The more surprising part is that the conversation ends there. Because this is the status quo for kernel builds, scarce few people ever venture beyond this. The situation is so extreme that the GNOME project does not support Bluetooth on kernels with RFKILL support disabled. All I had to do to make their code work was to comment out the part of the logic that disabled Bluetooth support. There is not even any interest in dealing with such a kernel. Patching the software to work right doesn't seem that hard in theory, but working with D-Bus is a challenge until you know how to think in D-Bus.

What Can Be Done

The Linux kernel is really constructed around the idea that people will build their own kernels. It provides a lot of functionality so that the skilled hacker can do surprising things. The problem is that the documentation is not there, or when it is, it's aimed at people who have highly-specialized domain-specific knowledge. Part of the point of this page is to try put all of this together into a more approachable context for users with less expertise who want to run a highly-custom system. Note that part of the fun, at least for me, is discovering these weird corner cases. You will continue to run into these! This morning's issue was documented here: libbpf error on booting a custom kernel.

But what do I get out of it? Blazing fast load times, though these are increasingly irrelevant. Removal of complicated boot-time logic, which is largely irrelevant after boot. Now that I've got my old desktop running again, my kernel is loaded directly by the EFI BIOS. I can add and select new kernels from BIOS now. The kernels I've been building are more compact than the initramfs that Arch and Debian use to help bootstrap their bloaty kernels! I also get a new source of weird error messages, all of which are tractable and enlightening to explore.

My Approach

As you might have gathered from all of this, I am a hardline minimalist. I want to minimize the complexity of the kernel I run while retaining as much functionality as I desire. I am not averse to tracking down weird edge-case bugs. Such bugs help me learn things I wouldn't have known otherwise!

Technical Details

Preemption Model

This does not work as advertised on the box. The contemporary situation is very different from how things were when this construct was developed. There are three choices: Server, Desktop, and Low-Latency Desktop. In the help on the Desktop option, we read this:

This option reduces the latency of the kernel by adding more "explicit preemption points" to the kernel code. These new preemption points have been selected to reduce the maximum latency of rescheduling, providing faster application reactions, at the cost of slightly lower throughput.

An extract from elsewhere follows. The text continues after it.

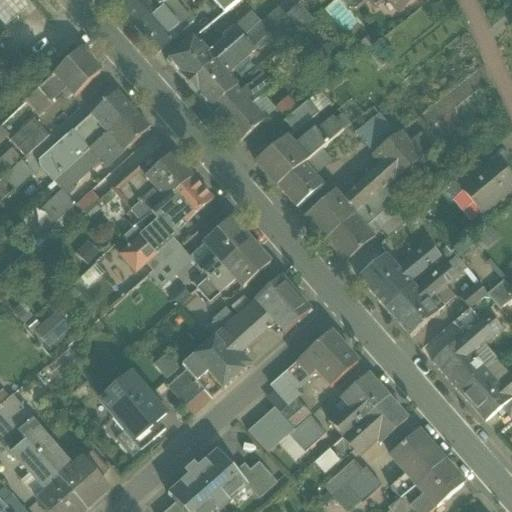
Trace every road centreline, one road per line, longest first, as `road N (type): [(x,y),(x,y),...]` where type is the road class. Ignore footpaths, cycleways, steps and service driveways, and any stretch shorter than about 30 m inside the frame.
road 1 (secondary): [(75,0),(341,302)]
road 2 (residential): [(341,302),(120,511)]
road 3 (secondary): [(341,302),(511,493)]
road 4 (residential): [(511,114),(463,0)]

This gives you a clearer picture of what's going on when you select this option. This section is about dealing with the kernel (and just the kernel) taking longer than expected. These situations are rare!

The proper low-complexity option here is Server. Unfortunately, in a system-taxing scenario like building a large software package, it causes media stutters.

LVM Drive Failure

I've recently had an LVM drive failure. The correct way to handle this is apparently to create a new PV with pvcreate and ensure the UUID matches your old one. I didn't do this, to my chagrin.

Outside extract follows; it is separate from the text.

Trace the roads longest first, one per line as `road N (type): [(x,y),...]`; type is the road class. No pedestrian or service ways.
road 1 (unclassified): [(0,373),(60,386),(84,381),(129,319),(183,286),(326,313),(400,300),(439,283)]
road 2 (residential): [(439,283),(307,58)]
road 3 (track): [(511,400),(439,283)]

Additionally, because I took my server down improperly, I forgot to deactivate two volumes, then hit a SATA cable, so two of the five RAID6 drives got marked as failed for those logical volumes. Fortunately, RAID6. Anyhow, after purging the old disk, I was able to restore the missing info with the lvconvert --repair VG/LV command.

There was some corruption on an XFS volume of mine. xfs_rescue took serious persuasion to restore my filesystem. It would hang during the process. Eventually, I found a solution. The -P flag disables prefetching which can cause the hang I experienced. Even with that flag, xfs_rescue failed the first time and had no counsel for me except to rerun. I reran it and it finally completed successfully.